The East Coast’s response to the Los Angeles-based Independent Spirit Awards, the Gotham Awards annually recognize the year’s finest achievements in independent cinema. But on a broader scale, they are the novelty oversize scissors officially cutting the big red ribbon on awards season, that no-holds-barred melee of celebrity media exposure stretching until the Academy Awards in mid-February. Before the various critics’ awards, the Golden Globes, and the Oscars bring the heavy pomp and circumstance, the Gothams get their moment to spread the love to films that might not otherwise enjoy the spotlight come Oscar day. (Eh, eh?) But among the under-seen gems are technically independent films, such as Spotlight, that are still expected to come up huge as the awards season rolls onward. For those films, this marks the opening shot in a long volley of visibility in the public eye.
Spotlight made off with the most prizes of the night, with accolades for the screenplay, a Jury Prize for the entire ensemble, and the coveted Best Feature award to top it all off. In the coming weeks, this will be remembered as the first rumblings of a potentially unstoppable juggernaut. Spotlight‘s got more awards appeal than the Boston Globe offices have files; a host of strong performances from previous nominees Michael Keaton (still stinging from a loss last year for his comeback role in Birdman) and Mark Ruffalo, as well as John Slattery, Rachel McAdams, and Liev Schreiber lend credence to a gripping procedural. It’s the polar opposite of artsy-fartsy, a down-to-business and economically directed picture with clear social relevance. For the Best Feature brass ring, Spotlight beat out Todd Haynes’ celebrated lesbian romance Carol, the gutting addiction drama Heaven Knows What, coming-of-age dramedy Diary of a Teenage Girl, and Sean Baker’s singular Los Angeles saga Tangerine. As more nominations are announced in the months to come, whether Spotlight can maintain this momentum will become clearer.
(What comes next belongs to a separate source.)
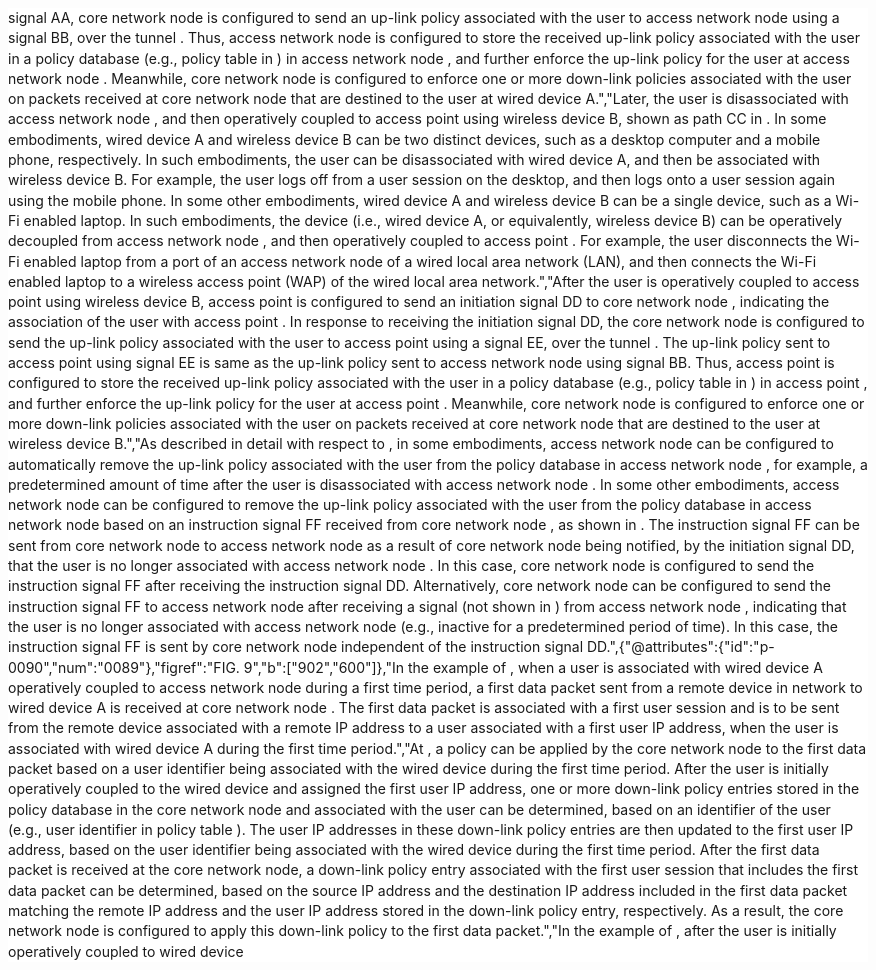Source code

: signal AA, core network node  is configured to send an up-link policy associated with the user to access network node  using a signal BB, over the tunnel . Thus, access network node  is configured to store the received up-link policy associated with the user in a policy database (e.g., policy table  in ) in access network node , and further enforce the up-link policy for the user at access network node . Meanwhile, core network node  is configured to enforce one or more down-link policies associated with the user on packets received at core network node  that are destined to the user at wired device A.","Later, the user is disassociated with access network node , and then operatively coupled to access point  using wireless device B, shown as path CC in . In some embodiments, wired device A and wireless device B can be two distinct devices, such as a desktop computer and a mobile phone, respectively. In such embodiments, the user can be disassociated with wired device A, and then be associated with wireless device B. For example, the user logs off from a user session on the desktop, and then logs onto a user session again using the mobile phone. In some other embodiments, wired device A and wireless device B can be a single device, such as a Wi-Fi enabled laptop. In such embodiments, the device (i.e., wired device A, or equivalently, wireless device B) can be operatively decoupled from access network node , and then operatively coupled to access point . For example, the user disconnects the Wi-Fi enabled laptop from a port of an access network node of a wired local area network (LAN), and then connects the Wi-Fi enabled laptop to a wireless access point (WAP) of the wired local area network.","After the user is operatively coupled to access point  using wireless device B, access point  is configured to send an initiation signal DD to core network node , indicating the association of the user with access point . In response to receiving the initiation signal DD, the core network node is configured to send the up-link policy associated with the user to access point  using a signal EE, over the tunnel . The up-link policy sent to access point  using signal EE is same as the up-link policy sent to access network node  using signal BB. Thus, access point  is configured to store the received up-link policy associated with the user in a policy database (e.g., policy table  in ) in access point , and further enforce the up-link policy for the user at access point . Meanwhile, core network node  is configured to enforce one or more down-link policies associated with the user on packets received at core network node  that are destined to the user at wireless device B.","As described in detail with respect to , in some embodiments, access network node  can be configured to automatically remove the up-link policy associated with the user from the policy database in access network node , for example, a predetermined amount of time after the user is disassociated with access network node . In some other embodiments, access network node  can be configured to remove the up-link policy associated with the user from the policy database in access network node  based on an instruction signal FF received from core network node , as shown in . The instruction signal FF can be sent from core network node  to access network node  as a result of core network node  being notified, by the initiation signal DD, that the user is no longer associated with access network node . In this case, core network node  is configured to send the instruction signal FF after receiving the instruction signal DD. Alternatively, core network node  can be configured to send the instruction signal FF to access network node  after receiving a signal (not shown in ) from access network node , indicating that the user is no longer associated with access network node  (e.g., inactive for a predetermined period of time). In this case, the instruction signal FF is sent by core network node  independent of the instruction signal DD.",{"@attributes":{"id":"p-0090","num":"0089"},"figref":"FIG. 9","b":["902","600"]},"In the example of , when a user is associated with wired device A operatively coupled to access network node  during a first time period, a first data packet sent from a remote device in network  to wired device A is received at core network node . The first data packet is associated with a first user session and is to be sent from the remote device associated with a remote IP address to a user associated with a first user IP address, when the user is associated with wired device A during the first time period.","At , a policy can be applied by the core network node to the first data packet based on a user identifier being associated with the wired device during the first time period. After the user is initially operatively coupled to the wired device and assigned the first user IP address, one or more down-link policy entries stored in the policy database in the core network node and associated with the user can be determined, based on an identifier of the user (e.g., user identifier in policy table ). The user IP addresses in these down-link policy entries are then updated to the first user IP address, based on the user identifier being associated with the wired device during the first time period. After the first data packet is received at the core network node, a down-link policy entry associated with the first user session that includes the first data packet can be determined, based on the source IP address and the destination IP address included in the first data packet matching the remote IP address and the user IP address stored in the down-link policy entry, respectively. As a result, the core network node is configured to apply this down-link policy to the first data packet.","In the example of , after the user is initially operatively coupled to wired device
The ceremony, hosted by the reliably side-splitting Abbi Jacobson and Ilana Glazer of Broad City, reserved its major acting awards for a pair of performers with decidedly leaner Oscar chances. Not everyone was completely taken with a turtleneck-clad Paul Dano’s portrayal of fragile-minded Beach Boys frontman Brian Wilson (I count myself among this camp), but that didn’t stop him from collecting a Best Actor award. Diary of a Teenage Girl star Bel Powley has been generating quite a bit of chatter for her earnest, immodest turn as a teen leaping headfirst into a one-woman Sexual Revolution, but this year produced a bumper crop of female performances and she’s likely to be shut out at the Oscars. Regardless, she had her well-deserved moment in the sun last night when she was named Best Actress over the likes of heavyweights such as Cate Blanchett for Carol, Brie Larson for Room, and Lily Tomlin in Grandma.
In an effort to stay fresh and vital in these times of #PeakTV and World Wide Webs, the Gothams introduced two new categories this year. The “Breakthrough Series — Long Form” award designates a standout new TV show, including those aired on streaming platforms, and the “Breakthrough Series — Short Form” shifts focus to webseries 15 minutes or shorter. Sam Esmail’s paranoid cyberthriller Mr. Robot took the Long Form prize, while Shugs and Fats, a comedy from Brooklyn-based Muslim duo Nadia Manzoor and Radhika Vaz, earned the Short Form title.
Also of particular note: The Look of Silence, Joshua Oppenheimer’s astonishing companion piece to his 2013 feature The Act of Killing (inexcusably edged out of the Oscars by the feel-good 20 Feet from Stardom), took the Best Documentary award. In a good and just world, this will be the first step on a long and decorated journey for the film that will end onstage at Hollywood’s Dolby Theatre. Same goes for Tangerine star Mya Taylor, who took the Breakthrough Actor award over fellow nominee Kitana Kiki Rodriguez, her costar in the film. Tangerine‘s ascent to legitimate awards-season player has been electrifying, in no small part due to the long overdue entry of transgender performers into the conversation. Rodriguez and Taylor, both trans women, deliver volatile performances of hidden pathos and humor in Sean Baker’s hot-blooded ramble through the seedier back alleys of L.A. This shouldn’t mark the end of their run for the title, either.